On this kind of site, you’re using the automatic attributes of posts—date and category—to create a complex site with an ever-changing home page that’s automatically updated every time you add a new post.
This principle is the same whether your post are text, photographs, video or audio files, or any combination thereof.
Pages, Posts and Themes
Many specialty themes take advantage of Pages and Posts in very complex ways to organize large collections of content items.
- Portfolio themes often organize images as single posts.
- Retail sales themes often put each item for sale on a separate post.
- Magazine themes offer special home page display options to highlight posts in a lively grid pattern, rather than a simple list.

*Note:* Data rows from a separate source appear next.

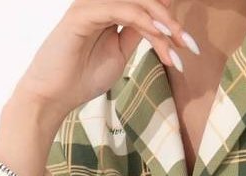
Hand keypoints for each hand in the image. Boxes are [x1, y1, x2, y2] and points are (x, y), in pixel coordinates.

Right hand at [12, 0, 199, 117]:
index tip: (190, 46)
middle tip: (189, 45)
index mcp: (108, 12)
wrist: (55, 96)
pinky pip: (119, 9)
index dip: (169, 22)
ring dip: (162, 22)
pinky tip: (160, 35)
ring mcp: (90, 7)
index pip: (144, 7)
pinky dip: (143, 20)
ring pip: (136, 3)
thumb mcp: (120, 53)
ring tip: (178, 43)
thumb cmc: (84, 77)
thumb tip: (161, 24)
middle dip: (171, 22)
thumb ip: (137, 35)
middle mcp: (99, 5)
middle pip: (143, 1)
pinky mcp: (81, 14)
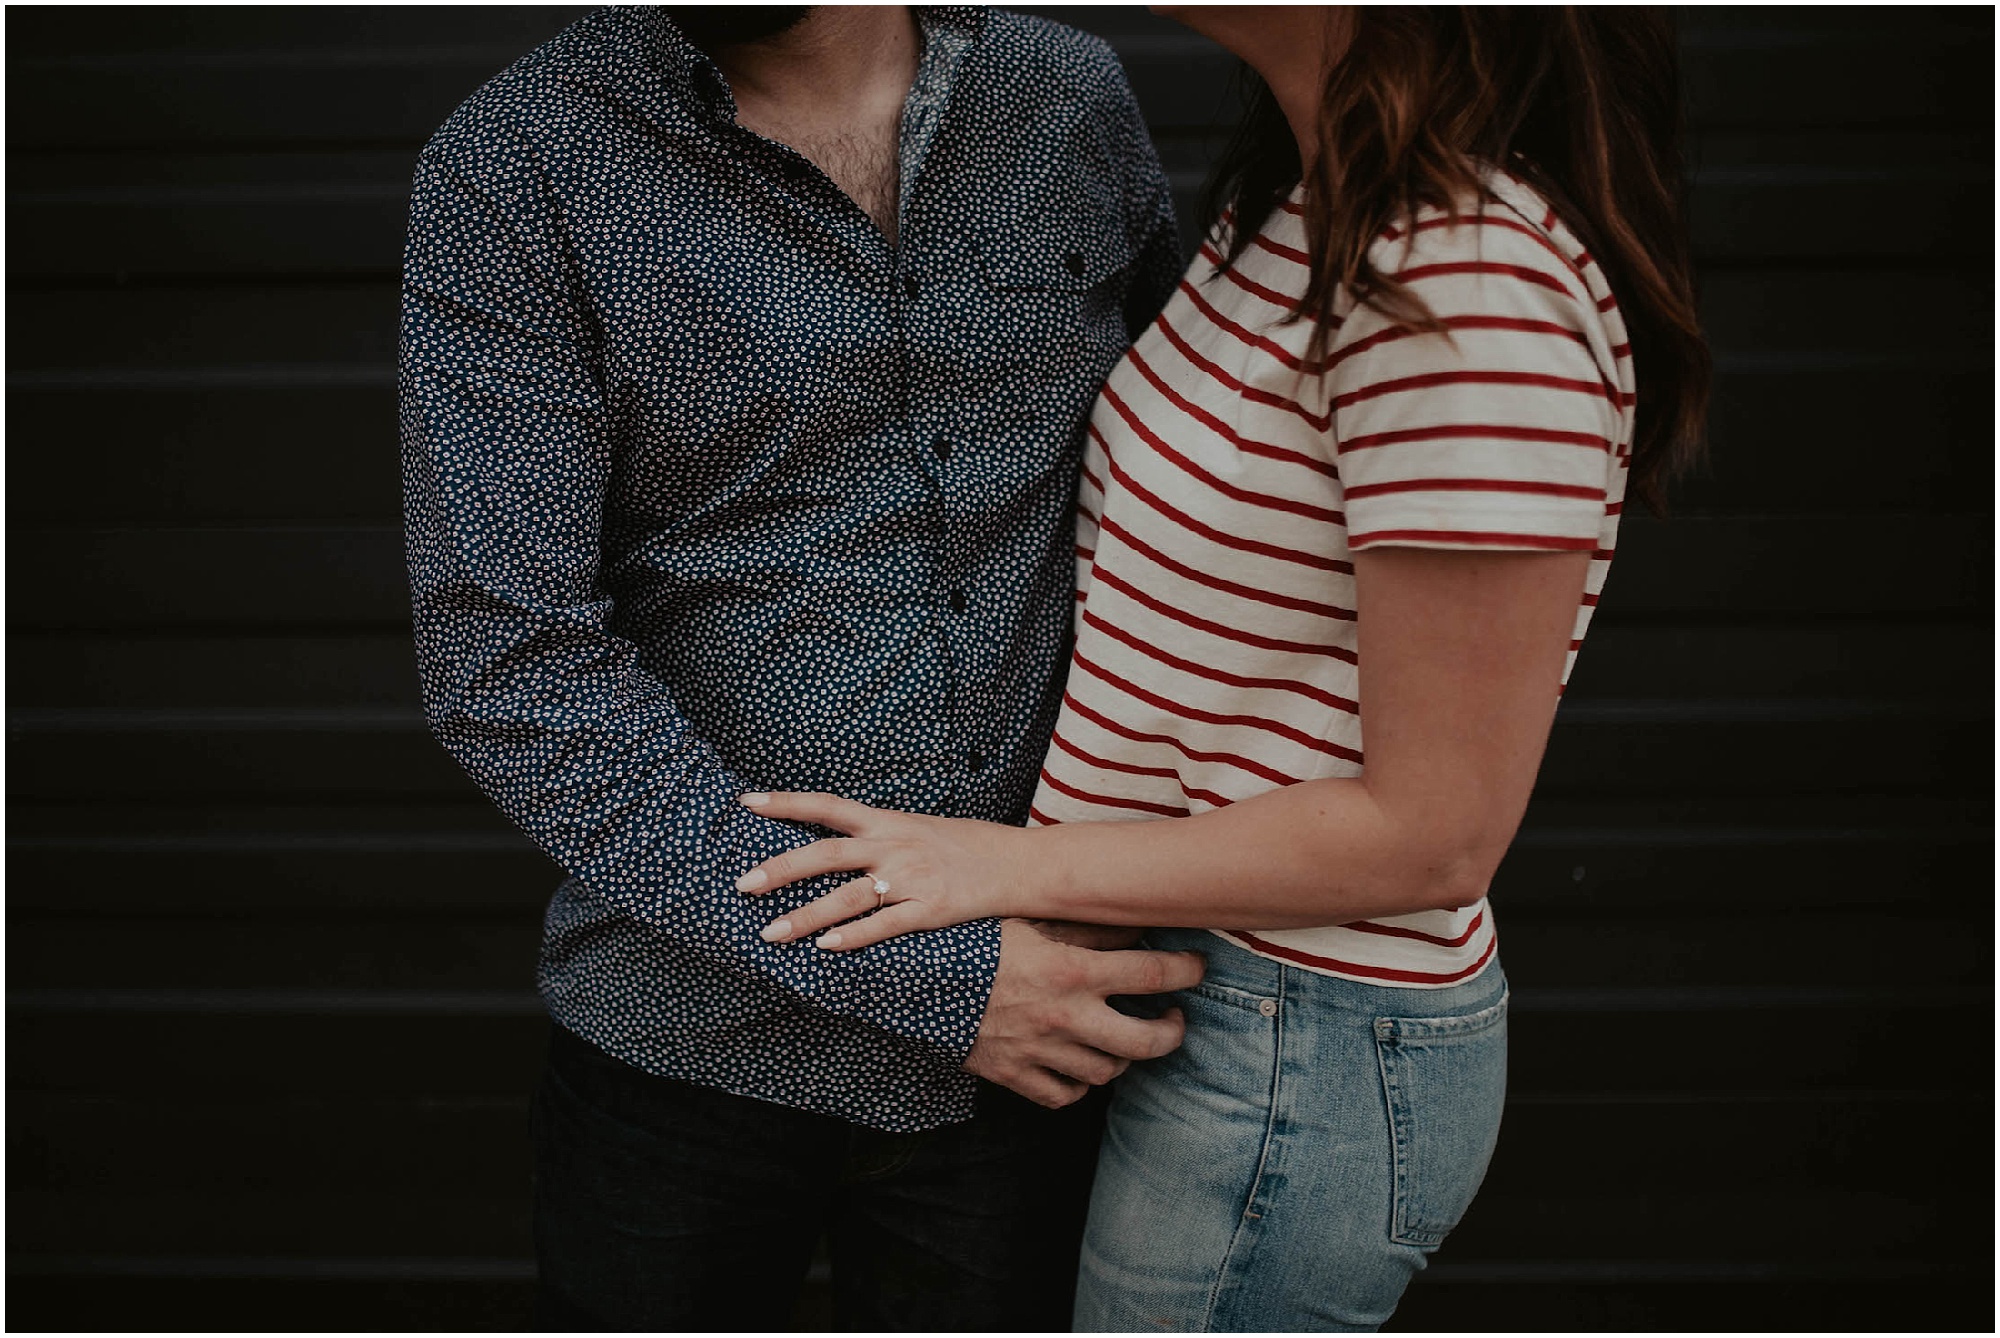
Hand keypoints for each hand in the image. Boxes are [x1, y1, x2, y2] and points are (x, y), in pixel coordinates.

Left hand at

And so on. (Tip: some special-purpose themes can become quite complex to set up and manage. If possible, always try before you buy.)
Pages and Posts on Your Web Site
While you’re in the planning stages, think about how your site will use Pages and Posts.
For instance, are you a consultant? You might want a site with many Pages describing your services, background, etc., along with a blog. Great, that’s simple and straightforward: Pages for all content; Posts for the blog.
What if you’re an artist? You might have several Pages describing your bio, background, gallery experience, etc. You might even put your art picture galleries on Pages, because you don’t need to archive them by date of entry. Then, you’ll be free to use Posts for time-related announcements: recent work, upcoming exhibits, etc. (I call this a “faux blog.”)
Of course eventually you will encounter themes, theme frameworks, plugins and special functions that can completely untether the important distinctions between Posts and Pages in order to achieve other goals. But without understanding these few key differences between Pages and Posts first, it’s not possible to understand all that WordPress can do.